The likelihood of RBS not being able to process payments because of a failure of their systems would normally be rated as being very low, but today it’s a racing certainty! Had I undertaken the risk assessment a week ago I would have rated the risk as very low and not worth taking any mitigating measures. Now the risk is very high (certainty multiplied by the impact on my client), so they should consider mitigating action – such as have an alternative bank.
The question is, what does this say about value of undertaking such risk assessments?
One of the things that I always look for when helping a client to implement Business Continuity is single points of failure.

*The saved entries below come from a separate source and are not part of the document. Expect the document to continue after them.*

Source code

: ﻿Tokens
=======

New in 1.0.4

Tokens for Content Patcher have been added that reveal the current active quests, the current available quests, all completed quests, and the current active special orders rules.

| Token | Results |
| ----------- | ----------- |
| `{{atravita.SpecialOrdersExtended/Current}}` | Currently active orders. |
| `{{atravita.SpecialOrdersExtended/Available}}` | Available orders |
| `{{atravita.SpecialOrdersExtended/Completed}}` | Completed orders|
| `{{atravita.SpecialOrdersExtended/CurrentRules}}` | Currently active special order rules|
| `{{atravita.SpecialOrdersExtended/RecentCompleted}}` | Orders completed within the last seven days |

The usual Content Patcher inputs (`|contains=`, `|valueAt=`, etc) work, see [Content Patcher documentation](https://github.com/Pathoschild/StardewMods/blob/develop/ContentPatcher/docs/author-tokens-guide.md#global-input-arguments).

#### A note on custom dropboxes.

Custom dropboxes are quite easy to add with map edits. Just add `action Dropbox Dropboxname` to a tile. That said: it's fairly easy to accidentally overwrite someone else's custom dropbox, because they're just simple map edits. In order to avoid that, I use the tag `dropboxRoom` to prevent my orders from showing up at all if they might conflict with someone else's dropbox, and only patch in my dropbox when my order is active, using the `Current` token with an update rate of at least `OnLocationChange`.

My latest client has managed to provide me with the best example of one yet, and the name of the single point of failure is Malcolm.
The client will remain nameless, to protect the innocent, but quite by chance it was revealed that one of their most critical and urgent activities is totally dependent one a single person working for an outsource supplier, and his name is Malcolm. If Malcolm is not available to do an activity that is on the critical path to enable one of the client’s most important services to be delivered, the client’s reputation will be destroyed. This service is delivered just once a year, and is vital to thousands of my client’s stakeholders.
I’ve never met Malcolm, but apparently he’s been undertaking this activity for many years, and it’s never failed. I can’t help wondering how old Malcolm is, or whether or not he’s in good health. I know who he works for, but again, I must protect the innocent.
I nearly missed this single point of failure, so from now on I’m going to redouble my efforts to find the Malcolms of this world.